Haben Sie in Ihrer Praxis oft mit Krankheiten zu tun, die eine Impfung hätte verhindern können?

Keine Impfung bietet hundertprozentigen Schutz, der Krankheitsverlauf ist aber bei geimpften Tieren milder. Ein gutes Beispiel ist die bakterielle Infektionskrankheit Leptospirose: Seit der neue Impfstoff Lepto 6 auf dem Markt ist, sehen wir praktisch keine Krankheitsfälle mehr, wenn die Hunde korrekt geimpft sind. Davor hatten wir in unserer Praxis jährlich mehrere schwerwiegende Fälle, teils mit Todesfolge. Bei ungeimpften Katzen sehen wir immer wieder Katzenschnupfen und auch ab und zu Fälle von Leukose, die durch das ansteckende Leukämievirus FeLV hervorgerufen wird.

Müssen auch kleine Stadthunde geimpft werden?

Ja, wichtig sind eine gute Grundimmunisierung mit Staupe, Parvovirose, infektiöse Leberentzündung, Zwingerhusten und Lep­to­spirose und dann die Wiederholungsimpfungen nach den aktuellen Impfempfehlungen, abhängig von individuellen Faktoren wie Haltung und Infektionsdruck. Hunde können sich auf dem Spaziergang oder im Stadtpark mit diesen Krankheiten anstecken. Fast alle Hunde in der Schweiz haben ein Risiko, sich mit Leptospirose und Zwingerhusten zu infizieren. Viele Tierheime oder Hundepensionen verlangen deshalb zusätzlich die intranasale Zwingerhustenimpfung. Bei Tieren, die ins Ausland reisen, ist ein guter Impfschutz von Bedeutung und die Tollwutimpfung gesetzlich vorgeschrieben.

Wie ist es bei Freigängerkatzen?

Bei allen Katzen ist die Impfung gegen Katzenseuche und Katzenschnupfen wichtig, da man diese Viren ins Haus schleppen kann.

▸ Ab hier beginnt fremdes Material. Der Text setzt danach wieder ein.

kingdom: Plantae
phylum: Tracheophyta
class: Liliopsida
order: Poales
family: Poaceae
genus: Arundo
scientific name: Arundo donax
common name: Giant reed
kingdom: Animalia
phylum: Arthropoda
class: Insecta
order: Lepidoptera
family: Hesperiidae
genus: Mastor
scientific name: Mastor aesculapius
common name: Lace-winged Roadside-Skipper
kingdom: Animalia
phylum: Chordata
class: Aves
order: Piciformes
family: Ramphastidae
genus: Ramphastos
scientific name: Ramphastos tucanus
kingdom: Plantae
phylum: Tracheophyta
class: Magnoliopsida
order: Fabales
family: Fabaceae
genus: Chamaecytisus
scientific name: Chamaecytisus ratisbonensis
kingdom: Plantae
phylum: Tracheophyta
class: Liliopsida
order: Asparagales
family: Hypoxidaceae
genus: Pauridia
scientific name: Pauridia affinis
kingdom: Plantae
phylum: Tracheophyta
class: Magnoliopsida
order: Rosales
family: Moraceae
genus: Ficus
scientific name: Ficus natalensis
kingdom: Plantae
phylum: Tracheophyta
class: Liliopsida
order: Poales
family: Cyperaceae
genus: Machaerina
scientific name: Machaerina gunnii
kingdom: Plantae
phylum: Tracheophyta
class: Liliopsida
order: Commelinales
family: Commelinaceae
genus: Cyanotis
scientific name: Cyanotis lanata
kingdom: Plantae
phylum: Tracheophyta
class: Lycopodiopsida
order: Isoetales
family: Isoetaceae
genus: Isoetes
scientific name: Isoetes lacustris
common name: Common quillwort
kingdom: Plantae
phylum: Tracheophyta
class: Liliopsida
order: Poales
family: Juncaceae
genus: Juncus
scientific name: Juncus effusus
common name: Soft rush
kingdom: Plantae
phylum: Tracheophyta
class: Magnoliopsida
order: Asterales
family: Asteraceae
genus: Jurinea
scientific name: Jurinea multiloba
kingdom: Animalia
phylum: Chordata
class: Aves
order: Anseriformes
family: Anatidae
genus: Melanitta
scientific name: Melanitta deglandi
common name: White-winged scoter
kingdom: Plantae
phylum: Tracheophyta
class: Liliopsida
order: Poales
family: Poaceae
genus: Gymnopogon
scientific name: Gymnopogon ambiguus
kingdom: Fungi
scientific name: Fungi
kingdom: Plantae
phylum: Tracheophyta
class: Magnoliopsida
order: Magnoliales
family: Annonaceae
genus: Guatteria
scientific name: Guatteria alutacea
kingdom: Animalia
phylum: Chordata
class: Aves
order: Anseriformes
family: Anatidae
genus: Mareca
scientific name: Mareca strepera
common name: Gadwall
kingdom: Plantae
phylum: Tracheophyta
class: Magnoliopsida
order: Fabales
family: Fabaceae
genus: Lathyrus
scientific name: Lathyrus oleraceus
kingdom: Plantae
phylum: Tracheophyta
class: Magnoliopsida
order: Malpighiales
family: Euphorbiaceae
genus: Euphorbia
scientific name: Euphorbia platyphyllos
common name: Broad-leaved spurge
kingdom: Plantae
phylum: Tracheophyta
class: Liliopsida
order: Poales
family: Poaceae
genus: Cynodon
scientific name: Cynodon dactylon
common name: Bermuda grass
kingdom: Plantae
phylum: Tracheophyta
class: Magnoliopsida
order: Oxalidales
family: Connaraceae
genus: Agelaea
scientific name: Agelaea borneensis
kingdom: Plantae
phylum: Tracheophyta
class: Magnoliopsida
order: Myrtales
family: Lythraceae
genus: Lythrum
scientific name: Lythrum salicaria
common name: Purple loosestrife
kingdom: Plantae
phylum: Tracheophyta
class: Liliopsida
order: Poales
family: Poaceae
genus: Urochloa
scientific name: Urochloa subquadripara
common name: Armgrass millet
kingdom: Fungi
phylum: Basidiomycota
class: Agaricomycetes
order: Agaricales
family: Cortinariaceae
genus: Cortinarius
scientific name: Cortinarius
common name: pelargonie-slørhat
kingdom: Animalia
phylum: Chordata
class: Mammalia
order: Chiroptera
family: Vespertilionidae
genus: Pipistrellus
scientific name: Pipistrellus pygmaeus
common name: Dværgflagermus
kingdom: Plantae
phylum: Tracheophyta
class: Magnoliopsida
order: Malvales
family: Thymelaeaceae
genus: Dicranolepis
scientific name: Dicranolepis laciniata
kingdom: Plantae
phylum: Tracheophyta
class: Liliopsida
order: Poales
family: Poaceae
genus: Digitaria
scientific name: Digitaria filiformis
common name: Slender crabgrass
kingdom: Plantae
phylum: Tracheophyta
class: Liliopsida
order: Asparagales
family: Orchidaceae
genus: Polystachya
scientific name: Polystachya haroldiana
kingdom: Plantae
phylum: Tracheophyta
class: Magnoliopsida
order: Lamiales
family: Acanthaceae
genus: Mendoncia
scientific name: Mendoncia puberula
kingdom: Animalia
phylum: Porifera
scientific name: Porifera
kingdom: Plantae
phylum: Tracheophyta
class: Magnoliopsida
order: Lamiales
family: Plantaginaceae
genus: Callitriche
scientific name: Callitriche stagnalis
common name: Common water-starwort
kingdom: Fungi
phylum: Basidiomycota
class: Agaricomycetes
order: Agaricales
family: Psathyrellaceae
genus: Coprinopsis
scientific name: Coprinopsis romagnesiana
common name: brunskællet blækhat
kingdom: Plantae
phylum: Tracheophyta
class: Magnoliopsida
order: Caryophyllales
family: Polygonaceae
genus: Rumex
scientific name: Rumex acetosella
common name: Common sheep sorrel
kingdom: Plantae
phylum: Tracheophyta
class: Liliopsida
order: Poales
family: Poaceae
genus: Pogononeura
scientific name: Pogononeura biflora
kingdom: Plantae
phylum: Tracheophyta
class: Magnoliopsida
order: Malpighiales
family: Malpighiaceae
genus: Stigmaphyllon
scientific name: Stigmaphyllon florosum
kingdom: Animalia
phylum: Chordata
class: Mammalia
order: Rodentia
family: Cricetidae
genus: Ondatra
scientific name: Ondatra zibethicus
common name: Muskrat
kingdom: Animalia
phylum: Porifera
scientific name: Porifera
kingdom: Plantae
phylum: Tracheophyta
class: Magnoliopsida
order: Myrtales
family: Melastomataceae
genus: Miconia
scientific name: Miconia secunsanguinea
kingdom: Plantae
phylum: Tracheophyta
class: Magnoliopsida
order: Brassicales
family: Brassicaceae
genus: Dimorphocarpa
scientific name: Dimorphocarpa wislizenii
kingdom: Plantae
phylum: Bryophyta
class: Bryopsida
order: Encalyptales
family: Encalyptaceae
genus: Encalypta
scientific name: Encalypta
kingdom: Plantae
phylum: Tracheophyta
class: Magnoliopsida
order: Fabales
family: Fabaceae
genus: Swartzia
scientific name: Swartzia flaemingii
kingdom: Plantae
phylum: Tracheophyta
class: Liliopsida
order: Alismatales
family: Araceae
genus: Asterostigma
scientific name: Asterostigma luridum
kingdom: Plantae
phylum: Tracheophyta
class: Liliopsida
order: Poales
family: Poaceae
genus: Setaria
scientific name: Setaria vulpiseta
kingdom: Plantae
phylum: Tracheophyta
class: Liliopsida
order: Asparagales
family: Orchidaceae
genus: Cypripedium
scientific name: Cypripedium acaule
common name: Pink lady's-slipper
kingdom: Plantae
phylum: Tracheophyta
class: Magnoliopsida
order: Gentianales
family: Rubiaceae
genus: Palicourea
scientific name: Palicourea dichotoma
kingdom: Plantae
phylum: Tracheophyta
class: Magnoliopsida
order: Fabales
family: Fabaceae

Die Leukoseimpfung braucht es zusätzlich bei Freigängerkatzen oder Kontakt zu anderen Katzen mit Freigang oder unbekanntem Impfstatus.

Warum schützt ein geimpftes Tier auch andere Tiere?

Je mehr Tiere geimpft sind, desto weniger können sich die Krankheiten ausbreiten. Ziel ist eine Durchimpfungsrate von mindestens siebzig Prozent. Es ist eine Fehlannahme, dass wenn ungeimpfte Tiere nicht krank werden, das als Beweis für die Unnötigkeit von Impfungen gilt. Tatsächlich ist es so, dass diese ungeimpften Tiere von einem niedrigen Infektionsdruck in einer Population mit hoher Durchimpfungsrate profitieren.